Skillforge
All sources
N
Notion·
runbook

On-Call Incident Response — Engineering

David Park · Staff SRE·updated 12d ago·Open in Notion

On-Call Incident Response (Engineering)

Severity definitions

  • SEV1: Customer-facing outage, data loss, or security incident. Revenue impact.
  • SEV2: Major degradation (>P95 latency 2x baseline, partial outage of one tier).
  • SEV3: Minor or cosmetic. No customer impact.

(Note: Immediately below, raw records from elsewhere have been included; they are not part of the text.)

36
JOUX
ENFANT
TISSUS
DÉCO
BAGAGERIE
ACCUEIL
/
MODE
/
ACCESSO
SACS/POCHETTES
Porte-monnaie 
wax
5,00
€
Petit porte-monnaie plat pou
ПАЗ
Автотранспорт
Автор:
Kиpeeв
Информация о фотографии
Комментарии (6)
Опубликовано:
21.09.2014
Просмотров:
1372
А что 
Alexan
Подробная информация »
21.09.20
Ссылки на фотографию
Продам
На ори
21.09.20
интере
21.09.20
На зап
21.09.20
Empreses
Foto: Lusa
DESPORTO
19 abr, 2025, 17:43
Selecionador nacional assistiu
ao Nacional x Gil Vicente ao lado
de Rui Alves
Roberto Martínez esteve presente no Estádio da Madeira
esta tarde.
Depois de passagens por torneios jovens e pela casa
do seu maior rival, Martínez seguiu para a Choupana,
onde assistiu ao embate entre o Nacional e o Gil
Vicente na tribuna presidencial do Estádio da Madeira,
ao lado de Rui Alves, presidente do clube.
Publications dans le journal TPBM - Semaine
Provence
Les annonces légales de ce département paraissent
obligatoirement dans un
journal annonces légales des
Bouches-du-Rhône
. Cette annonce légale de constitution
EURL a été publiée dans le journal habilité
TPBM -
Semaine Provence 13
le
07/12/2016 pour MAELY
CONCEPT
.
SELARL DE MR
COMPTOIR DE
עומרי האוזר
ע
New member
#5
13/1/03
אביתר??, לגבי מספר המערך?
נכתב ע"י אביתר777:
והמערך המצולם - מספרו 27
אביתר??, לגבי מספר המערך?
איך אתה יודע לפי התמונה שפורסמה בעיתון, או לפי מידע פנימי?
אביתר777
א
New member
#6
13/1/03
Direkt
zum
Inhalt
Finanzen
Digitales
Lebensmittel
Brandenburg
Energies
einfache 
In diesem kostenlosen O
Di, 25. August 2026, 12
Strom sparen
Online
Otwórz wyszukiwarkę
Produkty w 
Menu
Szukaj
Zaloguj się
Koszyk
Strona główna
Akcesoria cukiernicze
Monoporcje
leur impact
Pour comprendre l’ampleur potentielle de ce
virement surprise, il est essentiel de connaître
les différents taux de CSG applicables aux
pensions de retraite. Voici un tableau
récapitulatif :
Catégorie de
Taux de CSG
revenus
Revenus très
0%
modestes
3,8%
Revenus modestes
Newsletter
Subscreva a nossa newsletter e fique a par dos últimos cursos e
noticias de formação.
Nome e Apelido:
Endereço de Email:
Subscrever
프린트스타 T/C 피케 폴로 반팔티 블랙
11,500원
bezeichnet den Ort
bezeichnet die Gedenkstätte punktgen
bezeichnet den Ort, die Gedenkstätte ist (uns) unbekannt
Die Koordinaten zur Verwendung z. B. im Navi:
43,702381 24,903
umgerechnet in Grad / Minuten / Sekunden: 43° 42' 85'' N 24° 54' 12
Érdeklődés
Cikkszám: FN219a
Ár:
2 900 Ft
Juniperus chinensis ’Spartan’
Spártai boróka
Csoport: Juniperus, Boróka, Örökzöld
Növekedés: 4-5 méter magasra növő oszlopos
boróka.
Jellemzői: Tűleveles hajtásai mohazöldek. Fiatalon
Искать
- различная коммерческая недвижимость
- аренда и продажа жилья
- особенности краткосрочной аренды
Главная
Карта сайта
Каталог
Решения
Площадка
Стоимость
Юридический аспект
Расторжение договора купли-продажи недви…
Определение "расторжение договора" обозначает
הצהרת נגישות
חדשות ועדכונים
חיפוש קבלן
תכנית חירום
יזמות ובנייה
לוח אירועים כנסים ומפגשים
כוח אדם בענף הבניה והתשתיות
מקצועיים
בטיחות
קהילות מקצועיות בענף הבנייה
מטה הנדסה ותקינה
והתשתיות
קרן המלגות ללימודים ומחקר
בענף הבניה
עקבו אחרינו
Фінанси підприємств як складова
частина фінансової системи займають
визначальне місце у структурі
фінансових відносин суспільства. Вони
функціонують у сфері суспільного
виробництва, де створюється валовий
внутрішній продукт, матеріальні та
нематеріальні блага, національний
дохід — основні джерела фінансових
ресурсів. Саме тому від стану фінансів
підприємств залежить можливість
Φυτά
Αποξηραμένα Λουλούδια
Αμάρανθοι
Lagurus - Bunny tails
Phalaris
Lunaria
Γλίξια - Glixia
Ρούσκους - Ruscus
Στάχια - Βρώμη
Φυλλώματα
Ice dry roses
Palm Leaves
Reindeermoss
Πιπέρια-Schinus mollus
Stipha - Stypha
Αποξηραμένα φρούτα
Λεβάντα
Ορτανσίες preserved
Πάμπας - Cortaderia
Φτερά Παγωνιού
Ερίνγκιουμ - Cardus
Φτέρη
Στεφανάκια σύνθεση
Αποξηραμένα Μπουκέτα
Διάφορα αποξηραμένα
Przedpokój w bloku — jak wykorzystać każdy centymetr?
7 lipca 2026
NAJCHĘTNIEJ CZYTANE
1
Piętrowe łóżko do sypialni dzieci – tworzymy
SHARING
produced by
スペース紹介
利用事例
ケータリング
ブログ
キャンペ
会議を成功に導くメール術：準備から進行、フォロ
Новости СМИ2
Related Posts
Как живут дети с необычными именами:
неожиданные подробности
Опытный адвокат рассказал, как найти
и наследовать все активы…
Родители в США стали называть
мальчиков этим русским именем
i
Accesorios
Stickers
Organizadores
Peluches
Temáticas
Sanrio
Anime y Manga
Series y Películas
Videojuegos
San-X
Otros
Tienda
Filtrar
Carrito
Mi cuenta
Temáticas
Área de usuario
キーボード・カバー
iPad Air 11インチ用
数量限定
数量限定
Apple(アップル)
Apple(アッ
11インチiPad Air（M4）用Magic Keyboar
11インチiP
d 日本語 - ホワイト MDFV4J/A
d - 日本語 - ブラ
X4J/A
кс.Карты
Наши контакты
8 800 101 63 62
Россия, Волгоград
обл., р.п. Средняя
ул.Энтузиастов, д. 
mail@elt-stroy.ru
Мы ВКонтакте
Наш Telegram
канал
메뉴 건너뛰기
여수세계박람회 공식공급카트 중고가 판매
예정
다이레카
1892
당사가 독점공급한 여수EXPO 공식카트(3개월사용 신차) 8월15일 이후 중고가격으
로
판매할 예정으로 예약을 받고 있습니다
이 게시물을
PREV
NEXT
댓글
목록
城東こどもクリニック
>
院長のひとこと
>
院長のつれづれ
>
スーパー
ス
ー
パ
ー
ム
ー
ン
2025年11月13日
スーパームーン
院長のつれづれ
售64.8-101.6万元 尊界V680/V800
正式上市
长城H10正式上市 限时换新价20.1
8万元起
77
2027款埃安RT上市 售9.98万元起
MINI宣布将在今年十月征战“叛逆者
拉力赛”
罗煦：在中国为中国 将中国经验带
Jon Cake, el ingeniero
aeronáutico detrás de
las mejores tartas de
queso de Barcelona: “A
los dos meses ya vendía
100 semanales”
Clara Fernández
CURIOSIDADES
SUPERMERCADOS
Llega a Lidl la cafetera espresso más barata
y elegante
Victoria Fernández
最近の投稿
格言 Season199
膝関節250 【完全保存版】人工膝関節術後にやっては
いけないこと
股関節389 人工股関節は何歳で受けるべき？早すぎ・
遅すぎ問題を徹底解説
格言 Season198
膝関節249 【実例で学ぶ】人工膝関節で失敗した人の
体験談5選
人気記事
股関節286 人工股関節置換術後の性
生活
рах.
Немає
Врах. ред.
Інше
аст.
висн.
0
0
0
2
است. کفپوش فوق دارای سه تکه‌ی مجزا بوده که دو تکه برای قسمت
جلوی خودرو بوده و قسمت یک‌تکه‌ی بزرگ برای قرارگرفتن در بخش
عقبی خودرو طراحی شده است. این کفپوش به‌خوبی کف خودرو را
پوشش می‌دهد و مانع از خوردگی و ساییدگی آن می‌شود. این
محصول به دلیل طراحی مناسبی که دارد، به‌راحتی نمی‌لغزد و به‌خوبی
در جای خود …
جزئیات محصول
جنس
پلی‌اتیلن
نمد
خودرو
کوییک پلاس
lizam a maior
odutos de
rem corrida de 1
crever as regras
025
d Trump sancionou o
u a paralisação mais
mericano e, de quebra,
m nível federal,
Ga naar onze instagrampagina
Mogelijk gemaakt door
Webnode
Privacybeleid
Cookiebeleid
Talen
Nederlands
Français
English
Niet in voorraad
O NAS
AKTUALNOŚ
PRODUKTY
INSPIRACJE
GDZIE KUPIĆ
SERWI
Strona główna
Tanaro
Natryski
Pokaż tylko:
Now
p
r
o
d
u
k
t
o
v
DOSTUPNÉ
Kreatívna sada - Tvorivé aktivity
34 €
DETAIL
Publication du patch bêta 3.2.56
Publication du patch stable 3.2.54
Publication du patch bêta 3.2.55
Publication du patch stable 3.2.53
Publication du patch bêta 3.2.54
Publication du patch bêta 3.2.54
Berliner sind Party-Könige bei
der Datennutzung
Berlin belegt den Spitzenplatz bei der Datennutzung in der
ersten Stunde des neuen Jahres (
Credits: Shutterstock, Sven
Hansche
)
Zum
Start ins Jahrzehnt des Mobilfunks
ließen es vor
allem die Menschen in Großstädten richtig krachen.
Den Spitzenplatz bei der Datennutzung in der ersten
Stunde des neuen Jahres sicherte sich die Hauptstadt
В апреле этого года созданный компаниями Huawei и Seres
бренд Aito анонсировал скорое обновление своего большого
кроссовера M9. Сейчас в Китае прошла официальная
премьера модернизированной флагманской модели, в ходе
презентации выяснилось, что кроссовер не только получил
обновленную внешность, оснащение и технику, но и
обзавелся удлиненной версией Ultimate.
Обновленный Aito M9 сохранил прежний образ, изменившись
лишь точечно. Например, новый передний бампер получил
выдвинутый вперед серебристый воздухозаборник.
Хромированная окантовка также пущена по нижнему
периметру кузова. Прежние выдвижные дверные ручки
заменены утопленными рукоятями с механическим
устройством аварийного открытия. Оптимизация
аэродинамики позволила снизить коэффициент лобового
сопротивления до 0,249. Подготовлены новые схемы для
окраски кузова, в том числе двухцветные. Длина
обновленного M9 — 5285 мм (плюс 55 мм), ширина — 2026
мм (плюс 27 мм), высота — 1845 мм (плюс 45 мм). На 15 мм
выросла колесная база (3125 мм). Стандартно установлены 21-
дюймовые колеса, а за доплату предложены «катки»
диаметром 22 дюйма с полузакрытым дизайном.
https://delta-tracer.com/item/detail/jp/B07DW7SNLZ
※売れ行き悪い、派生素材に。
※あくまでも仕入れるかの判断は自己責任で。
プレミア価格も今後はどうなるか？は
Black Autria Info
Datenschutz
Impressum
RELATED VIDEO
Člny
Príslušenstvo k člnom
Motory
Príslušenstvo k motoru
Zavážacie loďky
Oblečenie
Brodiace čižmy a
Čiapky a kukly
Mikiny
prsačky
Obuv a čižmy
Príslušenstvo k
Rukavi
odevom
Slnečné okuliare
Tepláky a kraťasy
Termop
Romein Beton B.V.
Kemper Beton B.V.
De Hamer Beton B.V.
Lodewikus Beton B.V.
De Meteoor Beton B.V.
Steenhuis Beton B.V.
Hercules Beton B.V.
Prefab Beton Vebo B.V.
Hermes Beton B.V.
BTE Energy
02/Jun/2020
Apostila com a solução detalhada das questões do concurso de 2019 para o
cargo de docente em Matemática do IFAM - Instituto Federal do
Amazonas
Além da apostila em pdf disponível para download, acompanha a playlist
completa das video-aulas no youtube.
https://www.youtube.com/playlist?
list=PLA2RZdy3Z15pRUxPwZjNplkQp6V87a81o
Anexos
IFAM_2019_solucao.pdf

Initial response (first 5 minutes)

  1. Acknowledge the page in PagerDuty.
  2. Open an incident channel: #inc-YYYYMMDD-shortdesc.
  3. Post the auto-generated incident card. Tag the affected service owner.
  4. Status page for SEV1 only. Do not status-page SEV2 unless duration > 15 min.

Don't restart pods on payments-svc

Hard rule. Last incident (Feb 14, 2026) restarting payments-svc pods caused 30 minutes of dropped Stripe webhook retries. SRE approval required. See post-mortem PM-2026-02-14.

Escalation tree

  • Payments / billing: David Park (primary), Aisha Rahman (backup)
  • Auth / identity: Marco Silva (primary), Jenny Liu (backup)
  • Database / Postgres: David Park, then external (Neon support)
  • Frontend / CDN: Jenny Liu

Communication

  • Internal: #inc-* channel + auto-summary every 30 min.
  • External (SEV1 only): status page + targeted email to affected accounts (template in Intercom: "OUTAGE-NOTIFY-2026").
  • DO NOT post to Twitter/LinkedIn. Comms team owns external. Loop in @comms-oncall.

Post-mortem

Required for all SEV1 and SEV2. Use the post-mortem template in this Notion. Due within 72 hours of resolution. No-blame language only.